Start of Block
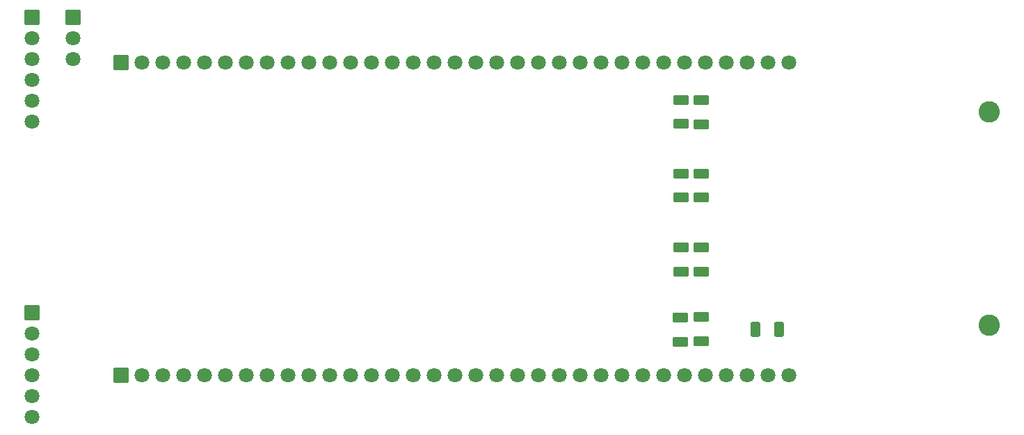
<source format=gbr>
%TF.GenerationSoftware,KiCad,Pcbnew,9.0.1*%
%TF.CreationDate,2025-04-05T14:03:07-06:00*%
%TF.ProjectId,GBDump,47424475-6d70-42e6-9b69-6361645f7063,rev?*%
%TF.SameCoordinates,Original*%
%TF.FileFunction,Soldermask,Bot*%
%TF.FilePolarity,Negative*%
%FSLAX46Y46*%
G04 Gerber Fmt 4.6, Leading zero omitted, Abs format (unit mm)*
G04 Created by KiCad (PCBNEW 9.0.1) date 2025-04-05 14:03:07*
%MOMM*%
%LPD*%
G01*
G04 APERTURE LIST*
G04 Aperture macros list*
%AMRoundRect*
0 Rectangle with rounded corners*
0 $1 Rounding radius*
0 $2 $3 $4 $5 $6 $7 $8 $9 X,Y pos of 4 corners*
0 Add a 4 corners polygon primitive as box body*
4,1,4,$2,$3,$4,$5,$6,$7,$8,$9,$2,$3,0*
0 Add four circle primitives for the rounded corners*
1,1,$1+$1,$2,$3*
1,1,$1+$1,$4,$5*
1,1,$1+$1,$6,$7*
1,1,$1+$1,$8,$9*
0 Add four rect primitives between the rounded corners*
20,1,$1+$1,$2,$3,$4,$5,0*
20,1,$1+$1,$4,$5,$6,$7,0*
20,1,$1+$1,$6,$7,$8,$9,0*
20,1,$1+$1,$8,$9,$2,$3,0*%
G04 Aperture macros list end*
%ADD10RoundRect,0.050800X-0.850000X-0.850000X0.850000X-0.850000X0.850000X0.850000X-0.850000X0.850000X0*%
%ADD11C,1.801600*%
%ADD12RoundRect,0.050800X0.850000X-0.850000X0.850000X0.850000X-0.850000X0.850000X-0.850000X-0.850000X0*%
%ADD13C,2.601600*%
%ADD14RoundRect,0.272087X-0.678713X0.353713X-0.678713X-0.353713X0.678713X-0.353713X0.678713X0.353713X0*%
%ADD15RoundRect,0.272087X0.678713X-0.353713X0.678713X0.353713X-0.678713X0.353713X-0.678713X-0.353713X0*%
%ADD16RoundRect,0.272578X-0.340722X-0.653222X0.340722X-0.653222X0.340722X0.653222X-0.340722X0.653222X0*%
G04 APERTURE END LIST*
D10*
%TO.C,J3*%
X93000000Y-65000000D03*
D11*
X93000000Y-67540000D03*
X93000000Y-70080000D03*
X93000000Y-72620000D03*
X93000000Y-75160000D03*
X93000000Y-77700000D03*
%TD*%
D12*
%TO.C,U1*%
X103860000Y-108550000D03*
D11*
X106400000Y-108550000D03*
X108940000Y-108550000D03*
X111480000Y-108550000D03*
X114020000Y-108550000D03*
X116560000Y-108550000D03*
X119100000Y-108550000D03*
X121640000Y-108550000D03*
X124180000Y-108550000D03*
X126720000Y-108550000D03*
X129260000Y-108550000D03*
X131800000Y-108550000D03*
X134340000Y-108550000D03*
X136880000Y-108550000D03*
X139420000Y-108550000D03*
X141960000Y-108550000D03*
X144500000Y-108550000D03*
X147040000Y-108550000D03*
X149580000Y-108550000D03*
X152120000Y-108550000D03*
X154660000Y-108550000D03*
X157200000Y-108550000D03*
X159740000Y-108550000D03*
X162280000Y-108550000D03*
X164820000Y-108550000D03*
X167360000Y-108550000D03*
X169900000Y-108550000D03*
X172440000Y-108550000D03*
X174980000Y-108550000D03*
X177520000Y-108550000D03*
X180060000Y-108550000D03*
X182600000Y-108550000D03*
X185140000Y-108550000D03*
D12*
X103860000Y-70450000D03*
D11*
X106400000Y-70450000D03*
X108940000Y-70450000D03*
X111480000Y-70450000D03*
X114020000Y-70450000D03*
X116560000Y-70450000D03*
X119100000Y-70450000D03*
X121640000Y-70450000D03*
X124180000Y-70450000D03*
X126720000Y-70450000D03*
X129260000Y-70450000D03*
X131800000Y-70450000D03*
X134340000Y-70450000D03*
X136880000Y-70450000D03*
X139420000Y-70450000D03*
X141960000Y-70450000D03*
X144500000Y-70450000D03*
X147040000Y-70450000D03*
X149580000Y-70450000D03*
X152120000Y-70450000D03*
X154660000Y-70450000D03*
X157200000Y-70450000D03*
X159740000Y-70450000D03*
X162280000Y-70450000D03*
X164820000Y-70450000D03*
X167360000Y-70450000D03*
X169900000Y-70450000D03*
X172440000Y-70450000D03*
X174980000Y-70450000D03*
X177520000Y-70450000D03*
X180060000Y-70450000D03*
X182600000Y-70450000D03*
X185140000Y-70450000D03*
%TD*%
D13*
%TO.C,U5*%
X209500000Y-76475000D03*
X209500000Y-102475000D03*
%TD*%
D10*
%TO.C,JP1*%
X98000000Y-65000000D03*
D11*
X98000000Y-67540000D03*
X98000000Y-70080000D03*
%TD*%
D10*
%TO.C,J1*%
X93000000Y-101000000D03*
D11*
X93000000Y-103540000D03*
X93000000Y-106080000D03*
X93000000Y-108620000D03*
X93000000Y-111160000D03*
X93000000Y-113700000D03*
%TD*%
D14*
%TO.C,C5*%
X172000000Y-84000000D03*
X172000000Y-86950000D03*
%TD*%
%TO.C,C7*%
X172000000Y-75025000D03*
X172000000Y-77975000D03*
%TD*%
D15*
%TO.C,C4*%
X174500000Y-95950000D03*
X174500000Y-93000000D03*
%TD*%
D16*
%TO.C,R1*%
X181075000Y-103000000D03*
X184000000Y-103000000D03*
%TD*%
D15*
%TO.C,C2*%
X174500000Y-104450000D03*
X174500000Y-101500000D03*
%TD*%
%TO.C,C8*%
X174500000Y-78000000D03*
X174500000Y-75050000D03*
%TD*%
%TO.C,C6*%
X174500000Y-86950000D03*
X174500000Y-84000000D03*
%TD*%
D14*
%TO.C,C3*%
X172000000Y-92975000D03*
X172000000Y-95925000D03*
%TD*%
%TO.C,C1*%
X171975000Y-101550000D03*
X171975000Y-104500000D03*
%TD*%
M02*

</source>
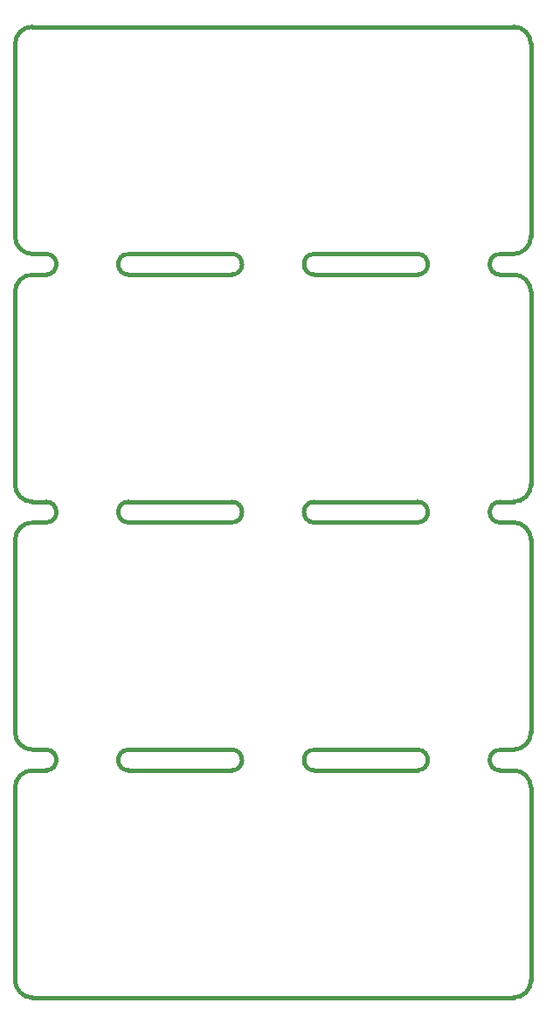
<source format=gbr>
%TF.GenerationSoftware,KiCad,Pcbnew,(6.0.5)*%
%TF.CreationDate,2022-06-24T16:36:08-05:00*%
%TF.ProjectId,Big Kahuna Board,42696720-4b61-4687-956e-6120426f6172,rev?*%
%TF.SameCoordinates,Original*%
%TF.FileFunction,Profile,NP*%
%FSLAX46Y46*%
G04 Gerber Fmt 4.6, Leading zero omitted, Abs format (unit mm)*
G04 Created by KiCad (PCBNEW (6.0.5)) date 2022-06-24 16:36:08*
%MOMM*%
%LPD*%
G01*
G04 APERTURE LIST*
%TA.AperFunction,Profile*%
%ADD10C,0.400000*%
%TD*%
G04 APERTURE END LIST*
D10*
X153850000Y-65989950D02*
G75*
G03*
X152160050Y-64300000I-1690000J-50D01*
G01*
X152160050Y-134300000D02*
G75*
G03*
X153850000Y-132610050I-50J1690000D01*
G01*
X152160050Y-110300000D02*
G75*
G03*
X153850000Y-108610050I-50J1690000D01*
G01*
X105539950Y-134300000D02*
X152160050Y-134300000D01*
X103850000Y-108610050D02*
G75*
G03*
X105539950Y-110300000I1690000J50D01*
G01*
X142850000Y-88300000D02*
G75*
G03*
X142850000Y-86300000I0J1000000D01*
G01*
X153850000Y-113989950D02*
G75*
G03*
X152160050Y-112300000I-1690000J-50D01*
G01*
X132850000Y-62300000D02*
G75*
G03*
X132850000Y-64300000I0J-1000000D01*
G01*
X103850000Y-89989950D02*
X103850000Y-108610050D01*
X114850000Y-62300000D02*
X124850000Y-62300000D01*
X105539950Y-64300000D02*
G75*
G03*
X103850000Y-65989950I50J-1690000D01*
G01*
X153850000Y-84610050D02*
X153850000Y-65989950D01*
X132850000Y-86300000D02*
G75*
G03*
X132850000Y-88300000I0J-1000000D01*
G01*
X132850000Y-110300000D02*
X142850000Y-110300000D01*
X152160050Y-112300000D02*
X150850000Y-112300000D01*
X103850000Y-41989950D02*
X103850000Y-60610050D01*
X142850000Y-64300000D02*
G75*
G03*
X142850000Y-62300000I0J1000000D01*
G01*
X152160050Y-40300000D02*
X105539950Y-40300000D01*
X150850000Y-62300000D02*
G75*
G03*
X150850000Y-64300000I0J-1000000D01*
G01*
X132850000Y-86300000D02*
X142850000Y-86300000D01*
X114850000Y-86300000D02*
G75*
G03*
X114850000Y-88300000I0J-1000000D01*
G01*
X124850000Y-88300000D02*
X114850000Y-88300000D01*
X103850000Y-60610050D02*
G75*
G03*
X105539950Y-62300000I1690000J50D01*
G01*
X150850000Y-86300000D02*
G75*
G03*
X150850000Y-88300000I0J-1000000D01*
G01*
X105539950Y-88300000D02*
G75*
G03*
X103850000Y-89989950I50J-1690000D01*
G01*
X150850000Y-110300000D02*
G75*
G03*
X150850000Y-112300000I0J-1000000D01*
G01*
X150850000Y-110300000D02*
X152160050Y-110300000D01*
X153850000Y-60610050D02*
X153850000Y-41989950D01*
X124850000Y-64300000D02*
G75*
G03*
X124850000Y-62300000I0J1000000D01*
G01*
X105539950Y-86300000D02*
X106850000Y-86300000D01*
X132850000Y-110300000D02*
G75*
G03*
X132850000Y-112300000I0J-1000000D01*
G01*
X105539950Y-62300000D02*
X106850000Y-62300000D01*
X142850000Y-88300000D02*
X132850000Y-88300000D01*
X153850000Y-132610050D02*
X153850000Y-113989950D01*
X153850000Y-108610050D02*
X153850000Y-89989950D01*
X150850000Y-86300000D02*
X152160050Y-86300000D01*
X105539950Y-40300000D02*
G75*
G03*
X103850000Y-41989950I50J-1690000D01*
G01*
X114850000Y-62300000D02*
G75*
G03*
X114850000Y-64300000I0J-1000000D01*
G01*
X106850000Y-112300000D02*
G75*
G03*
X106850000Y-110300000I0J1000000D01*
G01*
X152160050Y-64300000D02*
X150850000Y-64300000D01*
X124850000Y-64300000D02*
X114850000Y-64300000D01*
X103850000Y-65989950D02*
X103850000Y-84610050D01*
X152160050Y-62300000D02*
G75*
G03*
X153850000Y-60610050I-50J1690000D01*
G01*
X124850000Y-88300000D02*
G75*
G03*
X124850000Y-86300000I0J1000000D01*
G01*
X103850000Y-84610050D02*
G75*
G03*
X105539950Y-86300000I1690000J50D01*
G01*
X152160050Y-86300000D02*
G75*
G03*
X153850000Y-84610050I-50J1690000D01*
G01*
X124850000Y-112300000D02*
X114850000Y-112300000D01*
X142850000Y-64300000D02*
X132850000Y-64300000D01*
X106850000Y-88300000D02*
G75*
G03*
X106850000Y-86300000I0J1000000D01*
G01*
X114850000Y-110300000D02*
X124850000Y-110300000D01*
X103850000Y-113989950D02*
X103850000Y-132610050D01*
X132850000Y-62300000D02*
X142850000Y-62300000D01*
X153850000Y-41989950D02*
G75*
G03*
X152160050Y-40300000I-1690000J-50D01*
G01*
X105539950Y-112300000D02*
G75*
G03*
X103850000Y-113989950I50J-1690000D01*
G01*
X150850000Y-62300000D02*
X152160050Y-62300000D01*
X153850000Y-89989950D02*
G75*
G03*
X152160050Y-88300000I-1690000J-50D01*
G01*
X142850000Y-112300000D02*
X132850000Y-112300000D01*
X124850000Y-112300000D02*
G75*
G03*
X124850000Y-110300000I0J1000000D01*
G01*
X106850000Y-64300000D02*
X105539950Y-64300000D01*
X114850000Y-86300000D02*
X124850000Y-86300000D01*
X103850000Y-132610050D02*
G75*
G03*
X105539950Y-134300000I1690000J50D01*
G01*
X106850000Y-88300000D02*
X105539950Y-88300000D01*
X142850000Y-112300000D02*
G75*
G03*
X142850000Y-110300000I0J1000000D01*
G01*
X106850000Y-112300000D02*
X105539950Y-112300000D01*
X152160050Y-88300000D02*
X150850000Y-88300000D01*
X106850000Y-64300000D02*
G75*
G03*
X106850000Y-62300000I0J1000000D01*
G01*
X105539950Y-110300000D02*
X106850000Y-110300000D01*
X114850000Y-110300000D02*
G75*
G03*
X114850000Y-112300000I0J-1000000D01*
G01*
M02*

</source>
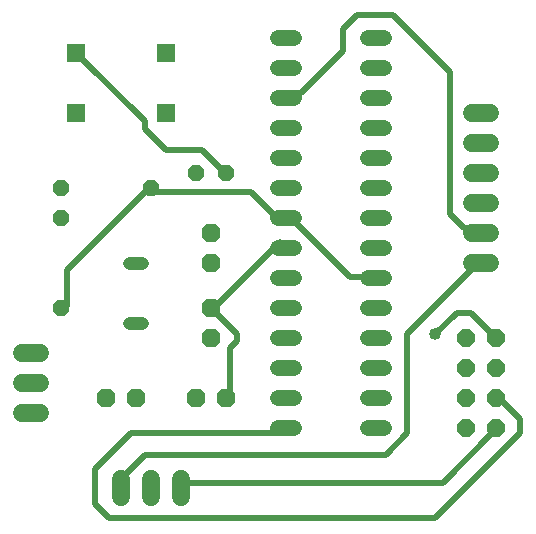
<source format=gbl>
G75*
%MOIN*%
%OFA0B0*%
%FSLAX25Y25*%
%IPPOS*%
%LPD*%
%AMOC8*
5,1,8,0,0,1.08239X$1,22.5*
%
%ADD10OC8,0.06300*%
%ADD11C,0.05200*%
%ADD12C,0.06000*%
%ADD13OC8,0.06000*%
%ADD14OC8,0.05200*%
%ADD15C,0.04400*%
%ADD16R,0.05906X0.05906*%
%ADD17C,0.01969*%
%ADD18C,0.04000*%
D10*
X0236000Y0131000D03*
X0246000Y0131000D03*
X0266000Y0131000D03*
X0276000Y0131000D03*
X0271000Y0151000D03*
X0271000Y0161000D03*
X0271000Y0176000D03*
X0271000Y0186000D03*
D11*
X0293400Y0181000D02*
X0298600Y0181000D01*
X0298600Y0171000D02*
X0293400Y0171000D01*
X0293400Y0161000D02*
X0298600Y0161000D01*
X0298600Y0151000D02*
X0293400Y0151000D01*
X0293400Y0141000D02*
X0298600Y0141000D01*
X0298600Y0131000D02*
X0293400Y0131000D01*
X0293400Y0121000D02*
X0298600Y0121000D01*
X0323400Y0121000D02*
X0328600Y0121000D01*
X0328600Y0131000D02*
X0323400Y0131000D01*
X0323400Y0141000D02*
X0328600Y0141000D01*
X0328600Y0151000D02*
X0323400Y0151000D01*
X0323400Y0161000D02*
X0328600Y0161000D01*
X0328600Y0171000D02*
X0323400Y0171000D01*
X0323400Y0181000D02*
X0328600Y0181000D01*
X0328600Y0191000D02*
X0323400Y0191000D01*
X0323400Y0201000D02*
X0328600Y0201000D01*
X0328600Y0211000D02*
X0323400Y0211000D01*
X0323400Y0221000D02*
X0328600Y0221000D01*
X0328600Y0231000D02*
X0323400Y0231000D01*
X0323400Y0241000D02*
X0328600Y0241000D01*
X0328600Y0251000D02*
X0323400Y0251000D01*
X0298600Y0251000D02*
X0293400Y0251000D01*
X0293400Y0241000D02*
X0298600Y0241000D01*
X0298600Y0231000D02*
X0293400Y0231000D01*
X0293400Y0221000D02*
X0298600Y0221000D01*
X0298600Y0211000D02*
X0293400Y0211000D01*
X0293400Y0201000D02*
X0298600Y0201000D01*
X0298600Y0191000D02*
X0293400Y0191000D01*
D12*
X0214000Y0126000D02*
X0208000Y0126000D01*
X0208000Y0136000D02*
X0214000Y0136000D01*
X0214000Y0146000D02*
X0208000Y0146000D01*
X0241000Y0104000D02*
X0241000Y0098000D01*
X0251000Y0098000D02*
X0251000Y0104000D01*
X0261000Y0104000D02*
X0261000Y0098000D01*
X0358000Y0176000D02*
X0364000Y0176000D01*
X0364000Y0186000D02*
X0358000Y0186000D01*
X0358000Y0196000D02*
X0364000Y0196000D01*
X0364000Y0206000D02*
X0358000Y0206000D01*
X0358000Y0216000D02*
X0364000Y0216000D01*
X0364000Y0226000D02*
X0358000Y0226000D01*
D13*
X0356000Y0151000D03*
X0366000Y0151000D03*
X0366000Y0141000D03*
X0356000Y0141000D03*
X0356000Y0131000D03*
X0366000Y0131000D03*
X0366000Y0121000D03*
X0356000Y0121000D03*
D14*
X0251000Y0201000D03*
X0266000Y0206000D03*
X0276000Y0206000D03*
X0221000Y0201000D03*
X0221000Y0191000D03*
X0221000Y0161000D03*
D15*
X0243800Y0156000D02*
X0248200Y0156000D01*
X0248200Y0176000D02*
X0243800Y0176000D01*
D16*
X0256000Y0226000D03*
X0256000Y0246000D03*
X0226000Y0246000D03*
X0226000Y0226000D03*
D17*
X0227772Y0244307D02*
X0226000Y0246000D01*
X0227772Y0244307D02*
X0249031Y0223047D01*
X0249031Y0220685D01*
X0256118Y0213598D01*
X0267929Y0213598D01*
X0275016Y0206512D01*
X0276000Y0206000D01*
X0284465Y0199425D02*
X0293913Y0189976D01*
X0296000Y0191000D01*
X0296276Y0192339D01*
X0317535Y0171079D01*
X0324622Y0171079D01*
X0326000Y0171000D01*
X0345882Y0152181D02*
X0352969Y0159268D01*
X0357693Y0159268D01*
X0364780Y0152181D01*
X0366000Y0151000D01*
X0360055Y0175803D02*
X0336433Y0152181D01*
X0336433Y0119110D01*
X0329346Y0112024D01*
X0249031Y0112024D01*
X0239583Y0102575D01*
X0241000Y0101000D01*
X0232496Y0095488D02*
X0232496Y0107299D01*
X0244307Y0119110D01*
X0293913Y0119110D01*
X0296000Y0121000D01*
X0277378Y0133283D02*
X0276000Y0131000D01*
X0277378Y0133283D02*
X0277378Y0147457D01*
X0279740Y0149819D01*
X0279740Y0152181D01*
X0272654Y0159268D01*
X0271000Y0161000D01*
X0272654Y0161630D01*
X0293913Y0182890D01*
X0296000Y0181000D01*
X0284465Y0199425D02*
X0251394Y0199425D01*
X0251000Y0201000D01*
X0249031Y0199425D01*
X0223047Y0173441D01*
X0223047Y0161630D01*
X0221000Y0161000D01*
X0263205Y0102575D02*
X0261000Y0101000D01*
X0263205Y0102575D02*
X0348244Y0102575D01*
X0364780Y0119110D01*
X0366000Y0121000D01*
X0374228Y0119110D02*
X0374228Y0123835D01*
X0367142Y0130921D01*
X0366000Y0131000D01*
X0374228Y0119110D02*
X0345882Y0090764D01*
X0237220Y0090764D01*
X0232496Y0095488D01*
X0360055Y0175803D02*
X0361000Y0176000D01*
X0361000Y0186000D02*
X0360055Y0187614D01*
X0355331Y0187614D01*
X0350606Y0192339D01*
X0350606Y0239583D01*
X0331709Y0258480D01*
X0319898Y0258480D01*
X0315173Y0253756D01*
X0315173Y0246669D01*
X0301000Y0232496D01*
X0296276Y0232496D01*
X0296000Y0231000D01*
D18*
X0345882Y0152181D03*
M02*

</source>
End of Block
TASK DETAILS>
What is needed is the exact run of lines from the start of the data through the line with "0 $2 $3 $4 $5", both ends included, minus the pictures.

YOUR SOLUTION>
<source format=gbr>
%TF.GenerationSoftware,KiCad,Pcbnew,9.0.1*%
%TF.CreationDate,2025-04-05T14:03:07-06:00*%
%TF.ProjectId,GBDump,47424475-6d70-42e6-9b69-6361645f7063,rev?*%
%TF.SameCoordinates,Original*%
%TF.FileFunction,Soldermask,Bot*%
%TF.FilePolarity,Negative*%
%FSLAX46Y46*%
G04 Gerber Fmt 4.6, Leading zero omitted, Abs format (unit mm)*
G04 Created by KiCad (PCBNEW 9.0.1) date 2025-04-05 14:03:07*
%MOMM*%
%LPD*%
G01*
G04 APERTURE LIST*
G04 Aperture macros list*
%AMRoundRect*
0 Rectangle with rounded corners*
0 $1 Rounding radius*
0 $2 $3 $4 $5 $6 $7 $8 $9 X,Y pos of 4 corners*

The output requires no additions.